(Saved data entries)
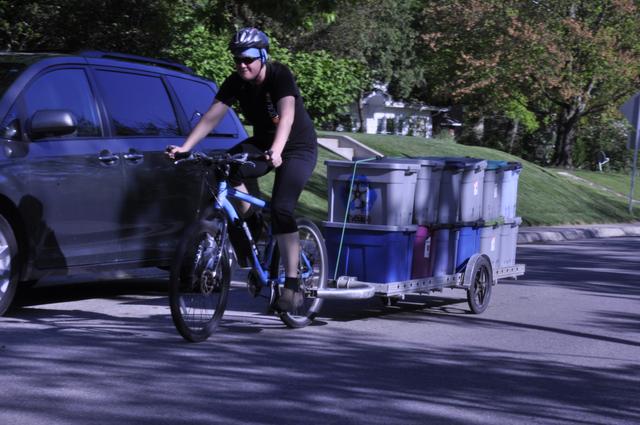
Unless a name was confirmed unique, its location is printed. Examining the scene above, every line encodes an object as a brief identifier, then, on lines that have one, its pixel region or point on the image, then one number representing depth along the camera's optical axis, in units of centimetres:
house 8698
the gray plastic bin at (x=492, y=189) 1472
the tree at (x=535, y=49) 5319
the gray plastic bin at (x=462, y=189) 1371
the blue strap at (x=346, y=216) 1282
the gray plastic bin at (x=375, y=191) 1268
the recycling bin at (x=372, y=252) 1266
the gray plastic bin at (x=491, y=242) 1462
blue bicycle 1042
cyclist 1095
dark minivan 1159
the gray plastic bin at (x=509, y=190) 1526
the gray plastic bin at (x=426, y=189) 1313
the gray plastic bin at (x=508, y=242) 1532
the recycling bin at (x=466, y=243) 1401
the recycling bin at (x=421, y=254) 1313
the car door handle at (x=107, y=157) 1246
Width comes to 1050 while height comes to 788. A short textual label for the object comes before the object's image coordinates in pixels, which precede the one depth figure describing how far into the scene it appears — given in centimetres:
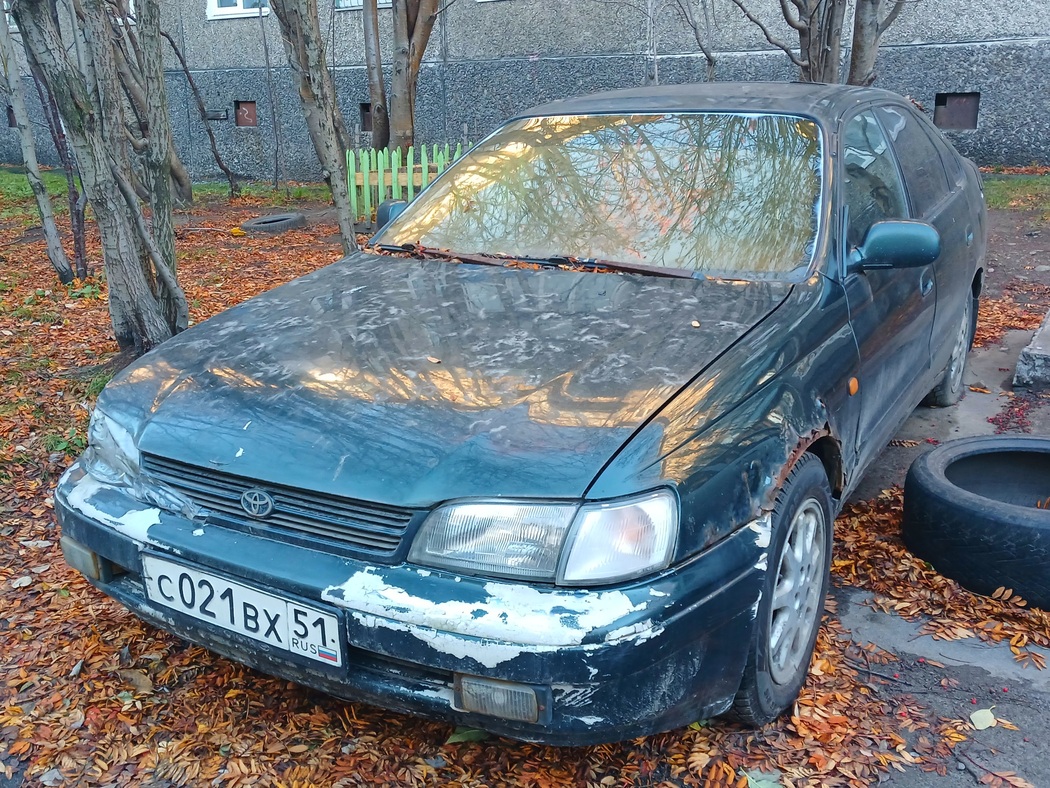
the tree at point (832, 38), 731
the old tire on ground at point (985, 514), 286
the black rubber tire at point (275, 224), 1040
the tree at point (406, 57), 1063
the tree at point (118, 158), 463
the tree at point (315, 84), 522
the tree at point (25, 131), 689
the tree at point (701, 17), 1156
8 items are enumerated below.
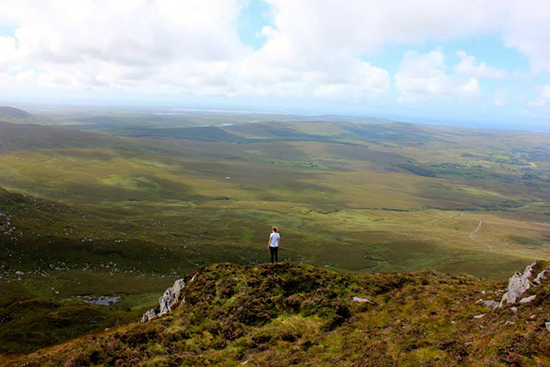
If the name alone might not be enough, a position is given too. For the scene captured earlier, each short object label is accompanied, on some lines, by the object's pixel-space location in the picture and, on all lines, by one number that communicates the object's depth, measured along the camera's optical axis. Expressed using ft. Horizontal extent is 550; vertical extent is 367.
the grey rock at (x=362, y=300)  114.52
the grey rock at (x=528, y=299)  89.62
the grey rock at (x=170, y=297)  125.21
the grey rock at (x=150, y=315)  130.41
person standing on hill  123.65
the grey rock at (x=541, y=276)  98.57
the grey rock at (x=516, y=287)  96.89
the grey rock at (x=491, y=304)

### Work order
Quote the lines above exactly, starting with the one that has "the car door handle at (x=107, y=157) 1246" and ending with the one that has "8 items are enumerated below."; drop the pictures and include nothing else.

### Answer to the exercise
the car door handle at (x=107, y=157) 1246
Width comes to 1050 while height comes to 788. A short textual label for the object comes before the object's image coordinates in pixels, which precede the one depth figure describing how far into the scene it appears — given in centimetres:
the tree at point (832, 38), 731
the old tire on ground at point (985, 514), 286
the black rubber tire at point (275, 224), 1040
the tree at point (406, 57), 1063
the tree at point (118, 158), 463
the tree at point (315, 84), 522
the tree at point (25, 131), 689
the tree at point (701, 17), 1156
8 items are enumerated below.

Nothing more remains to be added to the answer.